How do you feel about the missing aesthetic aspect? How does it affect you having either transcended or pushed aside the visual experience? Did you feel a sense of loss, as though you gave something up?

No, not at all. I like the word “transcend.” I think you have to see it in those terms. Making art is not really important. Living is. In my mind art and living are so closely interlocked. Trying to be involved in living and in the world around me makes this satisfactory. It seems to me that you have to give up something for an advance you are making. For any new truth that you discover for yourself, you have to discard some favored old belief. I would like to get away from calling things art. Robbe-Grillet has a beautiful line: If art is going to be anything then it has got to be everything. Fortunately – in recent years – the term “art” has lost any solid meaning. I guess if I call something art, I am saying: “Look at this thing, consider it carefully and that is all it means.” Does that mean that the act of perception per se might constitute the art? No, you cannot get away so easily. I am using art to draw attention to something. I much rather use the word “something” or “thing” or “What I do” than the word “art.” If I call something “art,” I am using the expression instead of saying: “Look at this.” Yet, in a certain frame of mind man can perceive anything as art. In the ideal state of mystic perception, Blake described it “Everything is seen for what it really is: infinite.” Then there is no need of drawing attention to art, is there? The mystical experience is closed to us. It is now, anyway. It is probably very close to revelation. Every once in a while the defenses of the mind break down and infinity rushes in. Then it closes up again. Would the intentionality of the artist be necessary when infinity rushes in?
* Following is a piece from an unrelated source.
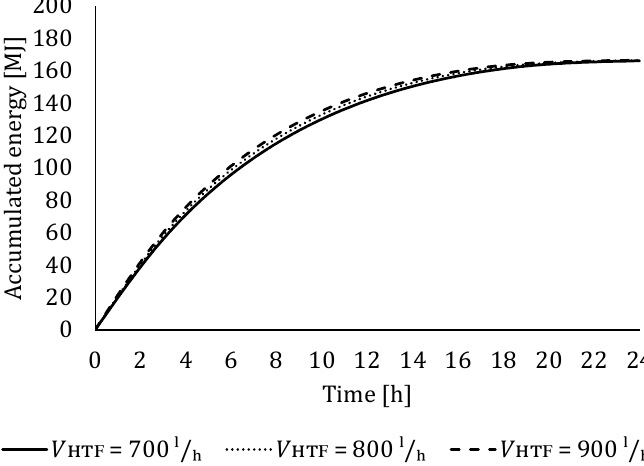
Figure 20. Comparison of accumulated energy during melting obtained numerically for different HTF flow rates, HTF inlet temperature 40 °C and initial PCM temperature 15 °C.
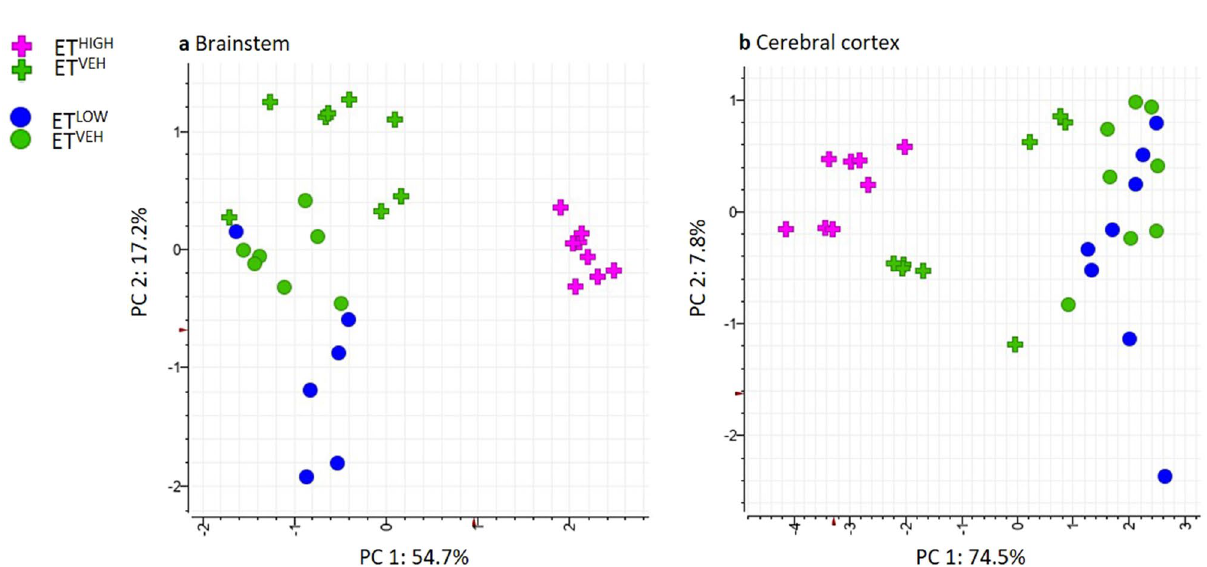
Figure 3. PCA scores plot of significant features generated from N-Way ANOVA of ( a ) brainstem (Q < 0.05) acquired from ESI+ UHPLC-HRMS of aqueous tissue extracts, representing classes ET HIGH (pink; n = 8), ET LOW (blue; n = 6) and ET VEH (green; n = 8) and ( b ) cerebral cortex (Q < 0.01) acquired from ESI+ UHPLC-HRMS of aqueous tissue extracts, representing classes ET HIGH (pink; n = 8), ET LOW (blue; n = 8) and ET VEH (green; n =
Yes, it is very fundamental. We talked about the world, we talked about things, but we avoided talking about people and how we relate to them. We cannot isolate ourselves. Art is an effort to relate to others. And in relation to other people it always has to be that way. To understand my art, you do not have to understand any system that I developed, but you have to understand the category that I selected to call art. I did not really try to change something, I simply selected. . . .
I got involved with things intangible and immeasurable, physical, yet metaphysical in their effect. I wrote a letter to Charles Harrison of the Institute of Contemporary Art in London to include in any printed material for his show the idea for my piece: “THERE IS SOMETHING VERY CLOSE IN PLACE AND TIME, BUT NOT YET KNOWN TO ME.” This was not just a title, but a feeling about something. Another piece went to the museum in Leverkusen, Germany, also concerned with something, which was searching for me and which needs me to reveal itself, but is unknown to me. Lucy Lippard’s show in Seattle [1970] consisted of 100 index cards. So it was just on one of the index cards. There were quite a few pieces that tried to get at something. Yet because of the nature of something, it cannot be dealt with directly.

Would you care to tell how critics and collectors deal with your art?

There are no collectors, for there is nothing to collect.

And how does your work relate to the whole spectrum of contemporary art?

I feel it fits quite comfortably. Is there something that is not art? I must admit in my own mind, it’s not really outside the stream, but in the riverbed together with the rest of the water.

What are your plans for your coming exhibition in Amsterdam?

My exhibition at the Art & Project Gallery in Amsterdam in December, ’69, will last two weeks. I asked them to lock the door and nail my announcement to it, reading: “For the exhibition the gallery will be closed.”